PBB Mengingatkan pada 2050 Penduduk Dunia Akan Mengalami Krisis Air

Persatuan Bangsa-Bangsa (PBB) di bawah Organisasi Metereologi Dunia (WMO) mengingatkan, pada 2050 Lebih dari lima miliar orang  diprediksi akan mengalami krisis air.

Krisis air akan terjadi dibeberapa negera belahan dunia.  Dengan begitu, PBB mendesak kepada negara-negara KTT COP26 untuk mengambil tindakan nyata dalam mengantisipasi krisis air itu.

Kepala WMO Peteri Taalas mengungkapkan, sebetulnya krisis air sudah terjadi sejak 2018 yang berdampak kepada 3,6 miliar penduduk dunia.

“Kita harus sadar akan krisis air yang mengancam,” kata kepala WMO Petteri Taalas seperti dikutip rilis resmi WMO,  Kamis, (6/10)

WMO menegaskan bahwa selama 20 tahun terakhir, tingkat air yang tersimpan di darat  atau di permukaan, di bawah permukaan, di salju dan es telah turun dengan kecepatan satu sentimeter per tahun.

Krisis air membuat kerugian besar di kawasan Antartika dan Greenland. Akan tetapi banyak wilayah dataran rendah dengan penduduk padat akan mengalami kehilangan air yang signifikan. Dalam pernyataannya WMO menyatakan, hanya 0,5 persen saja air di bumi bisa digunakan.

ada konsekuensi besar untuk keamanan air, karena hanya 0,5 persen air di Bumi yang dapat digunakan manusia.

Krisis air dipicu oleh peningkatan suhu yang mengakibatkan perubahan curah hujan global dan regional.

Kondisi ini menyebabkan pergeseran pola curah hujan dan musim pertanian, dengan dampak besar pada ketahanan pangan dan kesehatan manusia dan kesejahteraan.

Sementara itu, bahaya terkait air telah meningkat frekuensinya selama 20 tahun terakhir. Sejak 2000 lalu, bencana terkait banjir telah meningkat sebesar 134 persen dibandingkan dengan dua dekade sebelumnya.

WMO memiliki data, tujuh persen lebih kelembaban di atmosfer karena pemanasan saat ini dan itu juga berkontribusi terhadap banjir. Sebagian besar kematian terkait banjir dan kerugian ekonomi tercatat di Asia.

Pada saat bersamaan, peningkatan kekeringan terjadi sekitar 30 persen Afrika adalah benua yang paling parah terkena dampaknya.

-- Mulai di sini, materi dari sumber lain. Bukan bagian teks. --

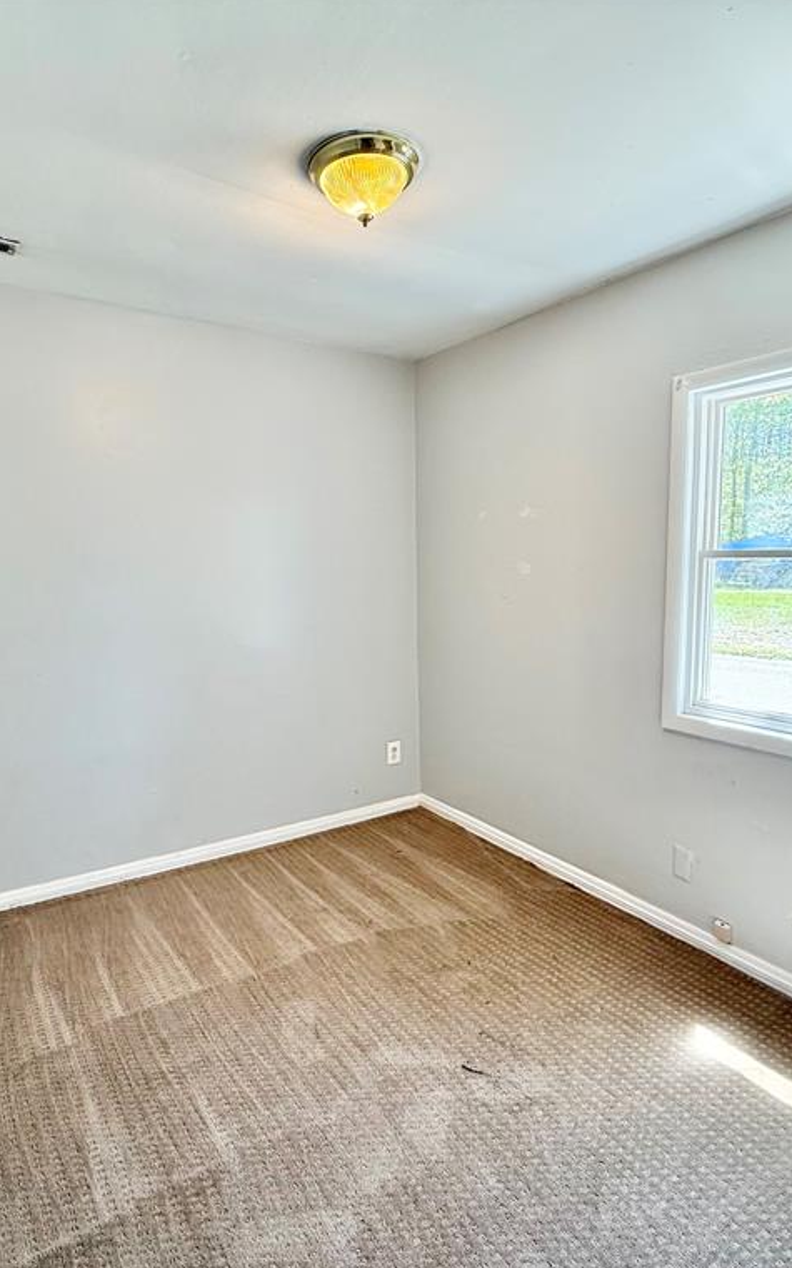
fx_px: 691
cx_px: 370
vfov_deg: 85.1
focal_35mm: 20
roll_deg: -1.1
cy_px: 634
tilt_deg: -4.6
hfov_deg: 59.6
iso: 125
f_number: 2.2
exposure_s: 1/120
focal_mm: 2.22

Taalas mendesak negara-negara di COP26 untuk segera memainkan peran dalam menanggapi krisis air secara Global itu.

‘’Sebagian besar pemimpin dunia berbicara tentang perubahan iklim sebagai risiko besar bagi kesejahteraan umat manusia, tetapi tindakan mereka tidak sesuai dengan kata-kata mereka,’’ujar Taalas.